I thought this looked like a future as envisioned in the 90s. There sure is a lot of "copy files around", moving them between devices, taking snap shots of them, for a future of always-on, always-accessible remote storage.
Really interesting video. Most of the products looked like they were well designed but just like all of the stuff coming out of Detroit, why bother making concept products if you don't intend to actually build them?
If this is a glimpse of our technological future I don't think it will be coming courtesy of Microsoft. All they need to do for me is concentrate on actually delivering an operating system that I can use for a change. They need to stop the dreaming and show us some of the things that they are working on now. I mean they have one main product, and its been a botched mess since XP.
If any company is going to deliver these kinds of solutions I think its going to be Google and Apple.
There are two ways to enable everything to talk in a slick manner like this: brutal monopoly, or open standards. As evidenced by this video the "new" Microsoft has all sorts of cool ideas, but I'm willing to bet they see the enabler the same way as the "old" microsoft. Brutal monopoly.
I don't understand why there's so much hate for Microsoft. There's much more to Microsoft than just Windows, Office, and Live Search. For one, I'm impressed by some of the stuff coming out of Microsoft Research that was shown at Techfest 2009, their internal research conference, in the last couple of days: [http://research.microsoft.com/en-us/events/techfest2009/vide...]
The main difficulty with this kind of vision is that people need to build a system to support it. It is not like a single company can make the devices, the software, the infastructure, the economic environment, the incentives, etc. So one must develop and establish rules and interoperability protocols. And this takes a lot of time.

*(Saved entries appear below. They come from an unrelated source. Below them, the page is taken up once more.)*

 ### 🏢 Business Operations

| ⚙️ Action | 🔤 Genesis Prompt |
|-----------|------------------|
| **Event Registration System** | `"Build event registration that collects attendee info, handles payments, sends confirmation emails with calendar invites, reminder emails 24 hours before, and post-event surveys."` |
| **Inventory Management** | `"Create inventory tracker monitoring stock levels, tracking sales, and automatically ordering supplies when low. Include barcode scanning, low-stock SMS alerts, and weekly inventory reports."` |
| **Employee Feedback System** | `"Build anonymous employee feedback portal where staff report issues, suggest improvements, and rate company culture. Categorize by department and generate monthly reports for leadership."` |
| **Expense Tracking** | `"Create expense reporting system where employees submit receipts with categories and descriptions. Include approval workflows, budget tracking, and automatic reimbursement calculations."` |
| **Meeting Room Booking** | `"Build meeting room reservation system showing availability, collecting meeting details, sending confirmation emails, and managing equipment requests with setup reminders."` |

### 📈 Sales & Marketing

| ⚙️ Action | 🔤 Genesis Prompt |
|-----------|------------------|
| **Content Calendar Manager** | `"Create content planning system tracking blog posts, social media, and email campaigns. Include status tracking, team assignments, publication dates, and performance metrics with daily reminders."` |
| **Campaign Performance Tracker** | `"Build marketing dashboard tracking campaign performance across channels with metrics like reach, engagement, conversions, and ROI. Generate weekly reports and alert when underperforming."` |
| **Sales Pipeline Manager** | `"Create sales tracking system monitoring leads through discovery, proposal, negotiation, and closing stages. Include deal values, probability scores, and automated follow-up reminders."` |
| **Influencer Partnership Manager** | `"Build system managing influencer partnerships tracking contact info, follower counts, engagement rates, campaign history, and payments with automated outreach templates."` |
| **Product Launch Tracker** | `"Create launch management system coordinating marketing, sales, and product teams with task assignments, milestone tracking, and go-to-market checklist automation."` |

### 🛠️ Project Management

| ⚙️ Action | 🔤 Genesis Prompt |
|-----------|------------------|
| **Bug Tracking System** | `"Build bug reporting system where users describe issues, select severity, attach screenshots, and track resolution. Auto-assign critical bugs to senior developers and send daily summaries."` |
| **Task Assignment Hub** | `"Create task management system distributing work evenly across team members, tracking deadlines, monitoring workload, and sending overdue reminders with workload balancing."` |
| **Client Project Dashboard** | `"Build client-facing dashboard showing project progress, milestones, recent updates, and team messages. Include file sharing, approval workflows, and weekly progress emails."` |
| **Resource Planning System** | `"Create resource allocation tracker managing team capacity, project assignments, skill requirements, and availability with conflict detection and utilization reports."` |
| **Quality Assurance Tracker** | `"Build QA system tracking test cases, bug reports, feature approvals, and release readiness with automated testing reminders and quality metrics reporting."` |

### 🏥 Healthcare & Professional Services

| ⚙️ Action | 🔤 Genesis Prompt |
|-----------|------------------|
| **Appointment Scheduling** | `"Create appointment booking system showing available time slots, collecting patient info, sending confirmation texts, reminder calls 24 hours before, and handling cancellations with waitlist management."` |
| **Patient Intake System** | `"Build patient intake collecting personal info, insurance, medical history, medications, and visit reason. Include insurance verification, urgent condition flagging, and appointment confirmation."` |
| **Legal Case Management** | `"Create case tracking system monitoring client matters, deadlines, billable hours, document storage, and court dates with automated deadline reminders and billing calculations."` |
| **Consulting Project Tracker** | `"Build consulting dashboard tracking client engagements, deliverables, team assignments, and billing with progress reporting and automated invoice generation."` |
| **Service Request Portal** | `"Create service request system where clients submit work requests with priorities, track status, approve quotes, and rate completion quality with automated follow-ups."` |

Expressing the vision and trying to build parts of it (e.g. microsoft surface) does not hurt, though.
Making a concept video or having a group of talented people with a good vision doesn't mean the corporation is actually going to deliver on that vision. You can bet every big company has a load of talented people with great ideas and talent inside it. But the machinery and politics of the big company pretty much dictate the really groundbreaking ideas aren't going to make it out of the R&D lab.